Gonzalo Domingo 1 , Germana Bancone 2 , David G Grenache 3 , Mallika Imwong 4 , Michael Kalnoky 1 , Kamonlak Leecharoenkiat 5 , Didier Menard 6 , Issarang Nuchprayoon 7 , Duangdao Palasuwan 5 , Anna-Linda Peters 8 , Ari Winasti Satyagraha 9 , Rob van Zwieten 10
  1. PATH, Seattle, WASHINGTON, United States
  2. Shoklo Malaria Research Institute, Mae Sot, Thailand
  3. TriCore Reference Laboratories, , Albuquerque, , New Mexico, , USA
  4. Department of Molecular Tropical Medicine and Genetics,, Faculty of Tropical Medicine, Mahidol University, , Bangkok, , Thailand
  5. Oxidation in Red Cell Disorders Research Unit, Department of Clinical Microscopy, , Faculty of Allied Health Sciences, Chulalongkorn University, , Bangkok, , Thailand
  6. Unité Génétique du Paludisme et Résistance, INSERM U1201, Département de Parasites et Insectes Vecteurs, , Institut Pasteur, , Paris, , France
  7. Department of Pediatrics, Faculty of Medicine, , Chulalongkorn University, , Bangkok, , Thailand
  8. Department of Anesthesiology, Division of Vital Functions, , University Medical Center Utrecht, , Utrecht, , The Netherlands.

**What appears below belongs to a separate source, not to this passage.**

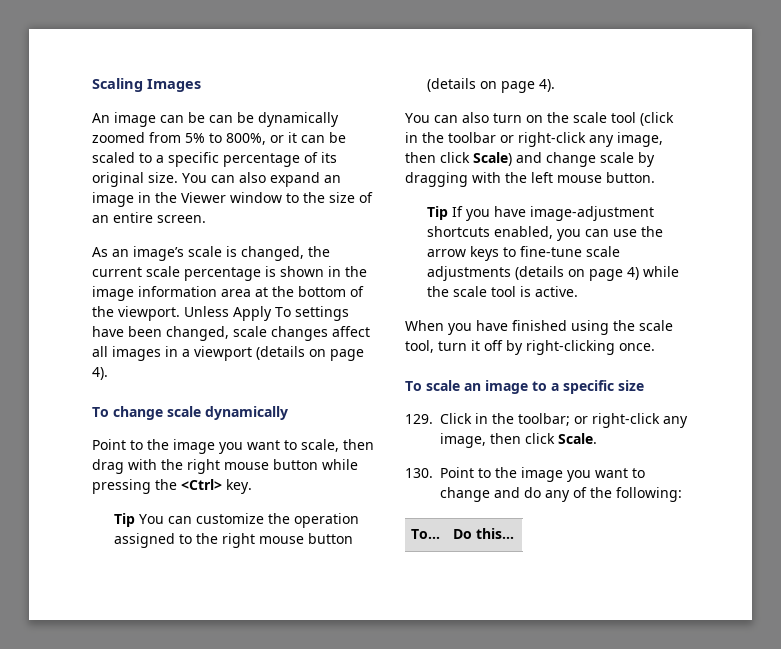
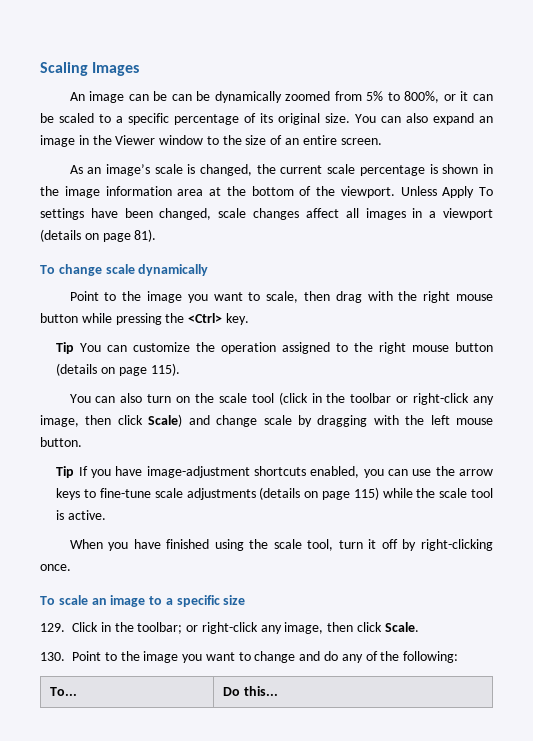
[92,367,108,380] 4). -> [134,229,157,242] 81).
[538,79,555,92] 4). -> [150,363,180,376] 115).
[626,267,639,280] 4) -> [353,487,379,500] 115)

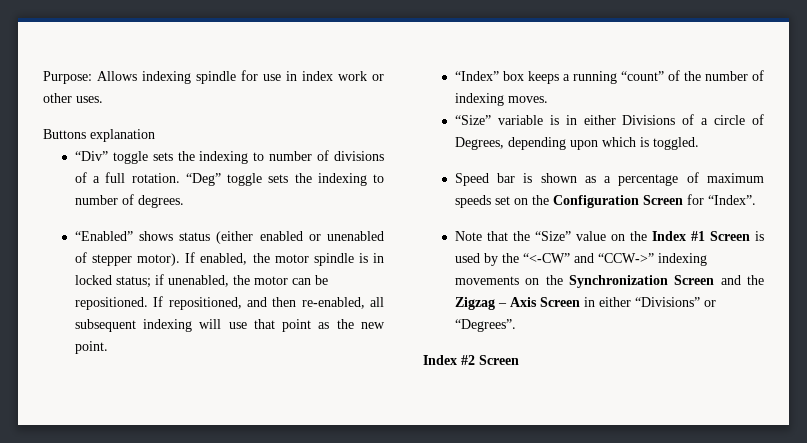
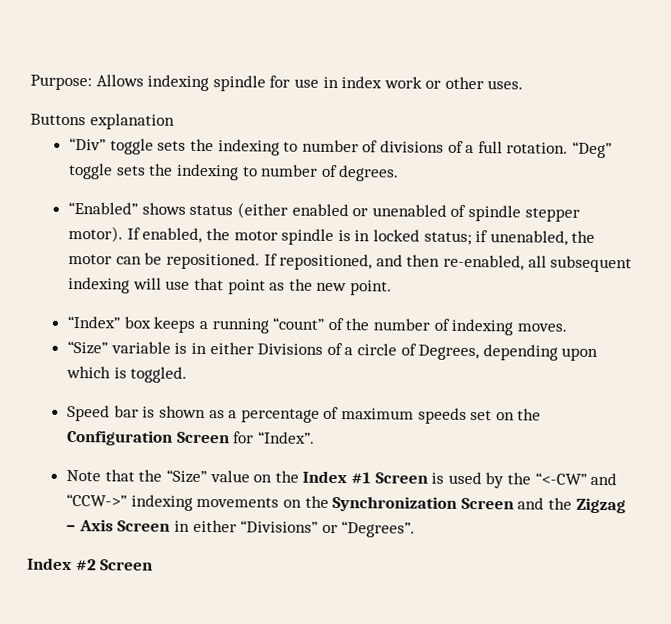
(87, 257) none -> [468,204,522,222] spindle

  9. Red Blood Cell Enzymes and Membrane Disorders Laboratory, , Eijkman Institute of Molecular Biology,, Jakarta, , Indonesia
  10. Laboratory of Red Blood Cell Diagnostics, , Department of Blood Cell Research, Sanquin Blood Supply Organisation, , Amsterdam, , The Netherlands.

Glucose-6-phosphate dehydrogenase (G6PD) deficiency is an X-linked genetic disorder. Males are either hemizygous G6PD deficient or normal, and females carrying two alleles can be homozygous for two deficient or two normal alleles, as well as heterozygous with one normal and one deficient allele. While males mostly exhibit either low G6PD enzyme levels (< 30% activity) or higher G6PD enzyme levels (> 60%), G6PD activity in females can spread across the full dynamic range. This study explores the influence of these different relationships on the performance of diagnostic tests for G6PD deficiency.

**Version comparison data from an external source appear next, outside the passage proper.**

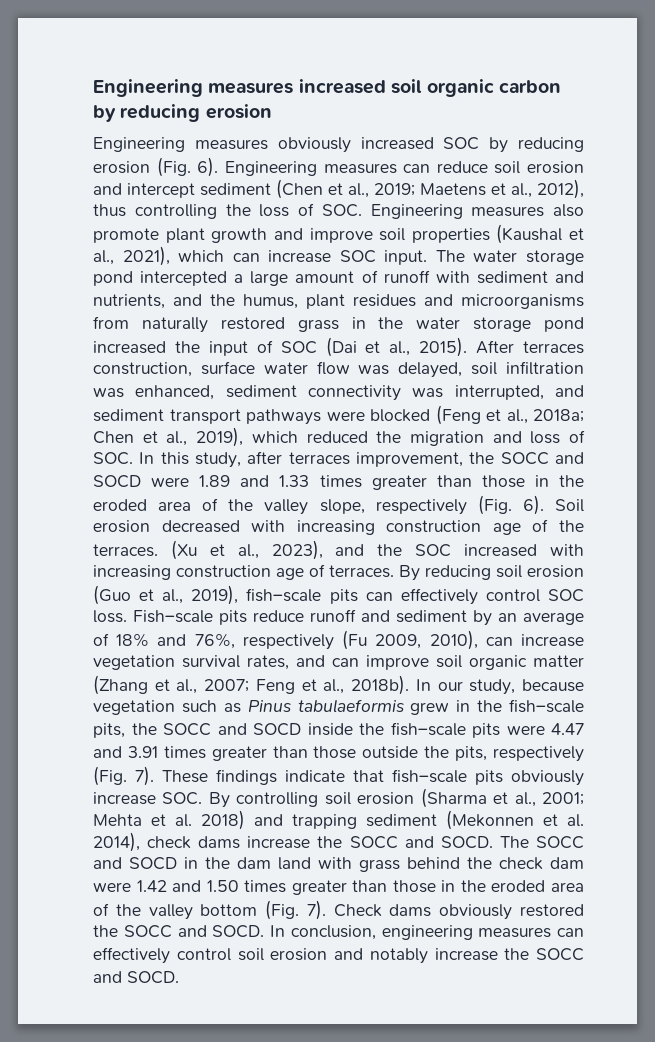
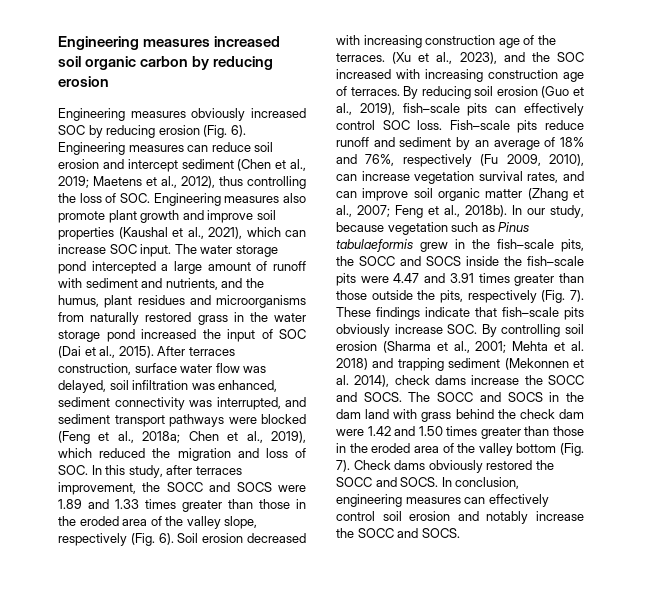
[93,475,141,488] SOCD -> [236,482,272,492] SOCS
[253,723,301,736] SOCD -> [426,256,461,266] SOCS
[440,836,493,849] SOCD. -> [363,392,402,402] SOCS.
[129,857,177,870] SOCD -> [507,392,543,402] SOCS
[212,925,265,938] SOCD. -> [400,477,439,487] SOCS.
[127,971,179,984] SOCD. -> [421,528,460,538] SOCS.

Multiple datasets for which there was genotype and associated phenotype information were compiled, resulting in an empirical dataset of 197 hemizygous deficient males, 427 hemizygous normal males, 99 homozygous deficient females, 491 heterozygous females, and 590 homozygous normal females. G6PD activity distributions for a population of 10,000 at different G6PD deficient allele prevalence was generated by using the Hardy-Weinberg equilibrium to establish the frequency of each genotype, and then random sampling the empirical dataset to generate the associated G6PD activity profiles. Receiver operating characteristic and area under the curve analysis was used to explore the implications of G6PD activity distributions on the performance of a point-of-care test for G6PD deficiency. The trends observed in this study are compared to those observed in clinical studies evaluating the performance of a point-of-care test for G6PD deficiency.

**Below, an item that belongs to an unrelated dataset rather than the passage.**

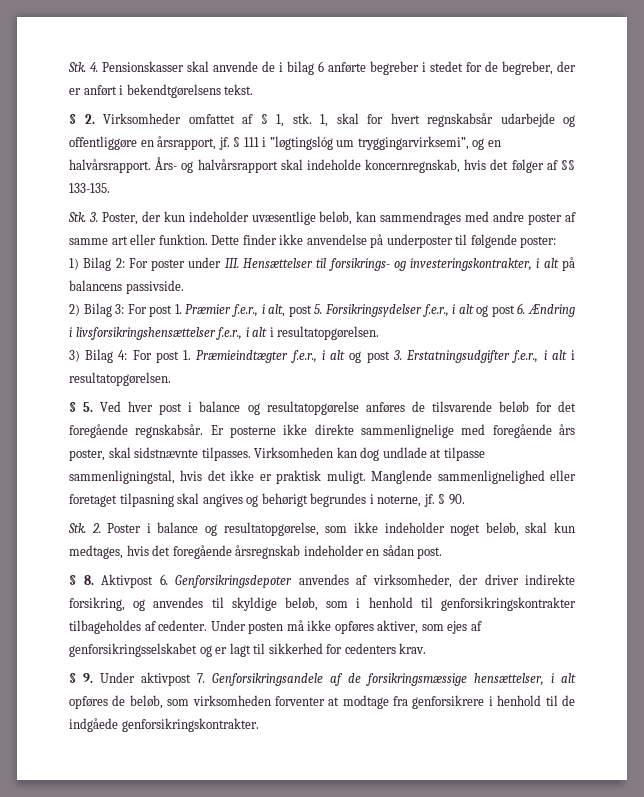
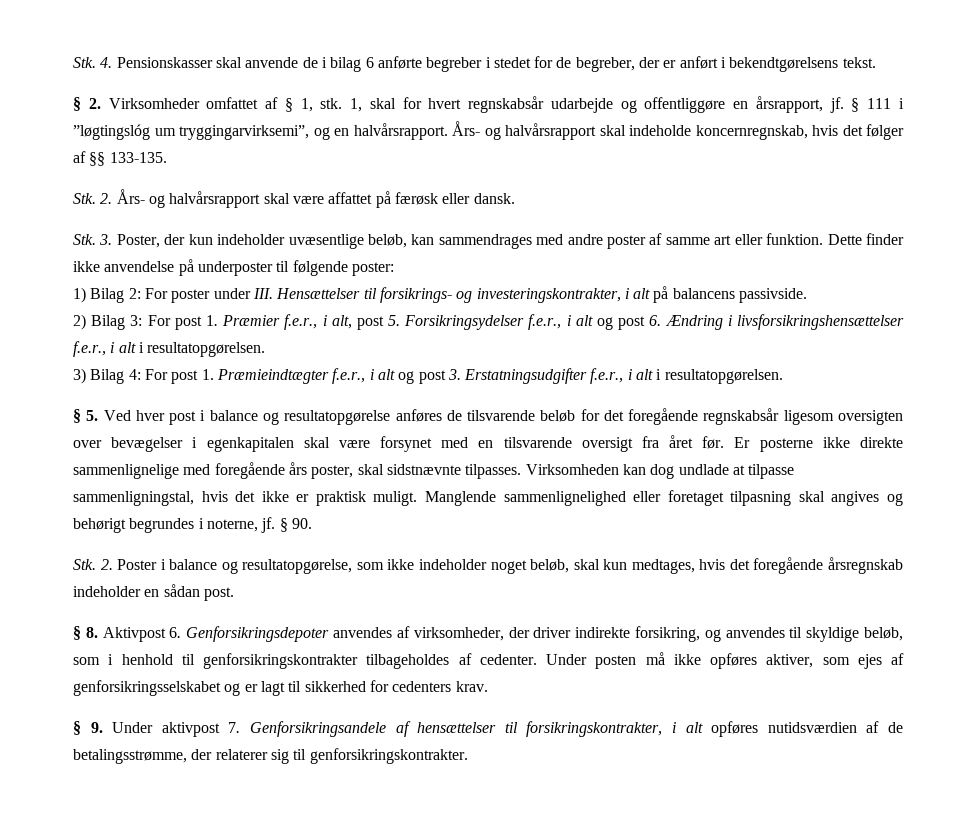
(110, 188) none -> [73,189,515,208] // Stk. 2. Års- og halvårsrapport skal være affattet på færøsk eller dansk.
[135,424,204,438] regnskabsår. -> [703,408,904,425] [73,435,725,452] regnskabsår ligesom oversigten over bevægelser i egenkapitalen skal være forsynet med en tilsvarende oversigt fra året før.
[348,673,576,686] [69,695,575,709] [69,718,118,732] de forsikringsmæssige hensættelser, i alt opføres de beløb, som virksomheden forventer at modtage fra genforsikrere i henhold til de indgåede -> [417,721,904,737] [73,749,307,764] hensættelser til forsikringskontrakter, i alt opføres nutidsværdien af de betalingsstrømme, der relaterer sig til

The G6PD phenotype/genotype distributions indicate that at an 80% G6PD activity upper threshold to define intermediate females, homozygous normal females will constitute the majority of intermediate cases. This is also true at the 70% G6PD activity threshold but less so, and as such, may be a more appropriate threshold for defining females with intermediate G6PD activity. The G6PD activity distribution also dictates the performance of a test at different thresholds assuming typical imprecisions.